_Brief_. Pick out every line in the data below that contains the string "reading", and copy each of those lines. Matching is case-sensitive.
* BEGIN Source records *
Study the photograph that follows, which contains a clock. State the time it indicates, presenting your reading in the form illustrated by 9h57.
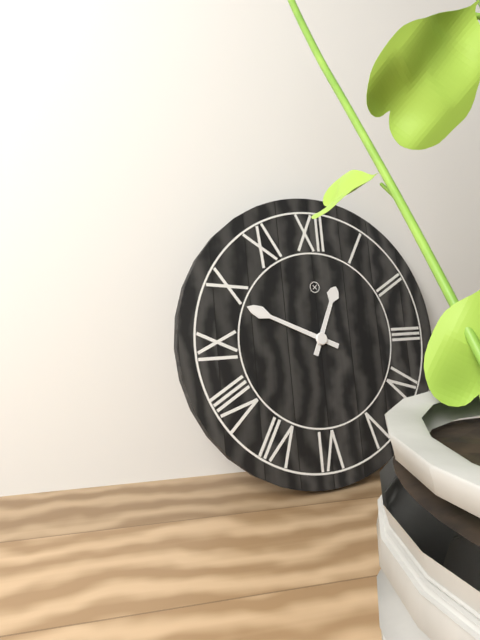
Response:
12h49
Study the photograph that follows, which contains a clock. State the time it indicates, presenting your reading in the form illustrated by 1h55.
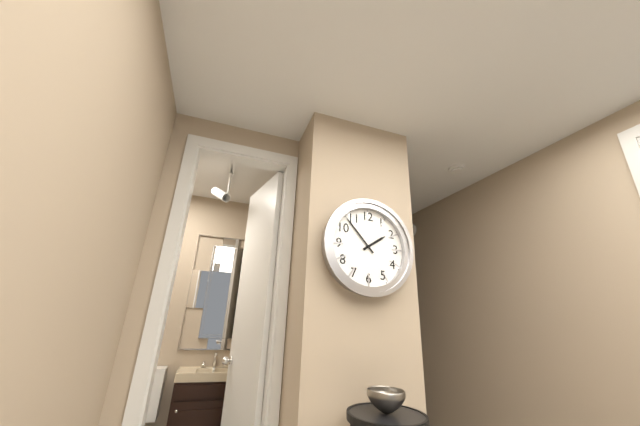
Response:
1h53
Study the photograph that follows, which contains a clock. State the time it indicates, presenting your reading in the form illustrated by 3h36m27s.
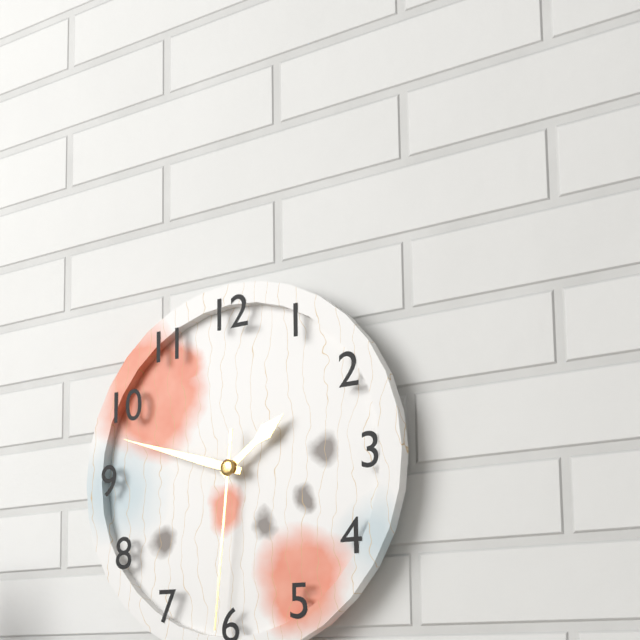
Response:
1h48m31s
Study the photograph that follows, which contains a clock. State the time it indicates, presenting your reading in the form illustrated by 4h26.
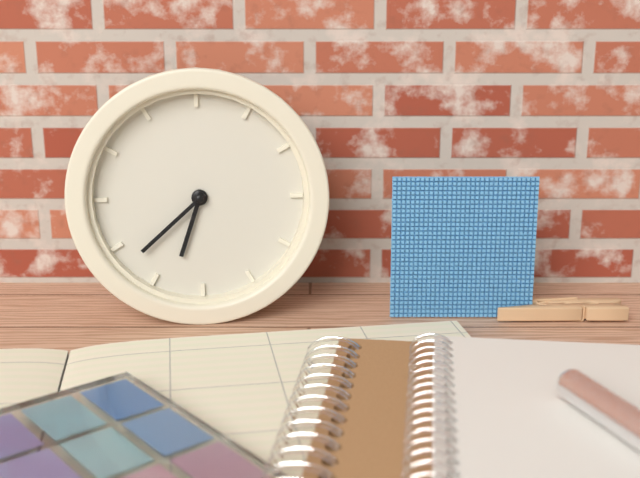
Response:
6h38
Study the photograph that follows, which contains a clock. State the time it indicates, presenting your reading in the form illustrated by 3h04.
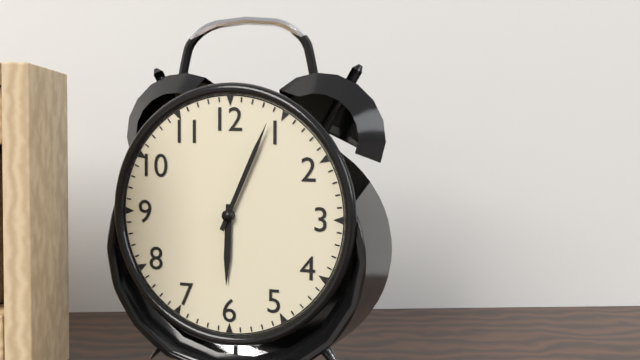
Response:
* END Source records *
_Reply to the task_.
Study the photograph that follows, which contains a clock. State the time it indicates, presenting your reading in the form illustrated by 9h57.
Study the photograph that follows, which contains a clock. State the time it indicates, presenting your reading in the form illustrated by 1h55.
Study the photograph that follows, which contains a clock. State the time it indicates, presenting your reading in the form illustrated by 3h36m27s.
Study the photograph that follows, which contains a clock. State the time it indicates, presenting your reading in the form illustrated by 4h26.
Study the photograph that follows, which contains a clock. State the time it indicates, presenting your reading in the form illustrated by 3h04.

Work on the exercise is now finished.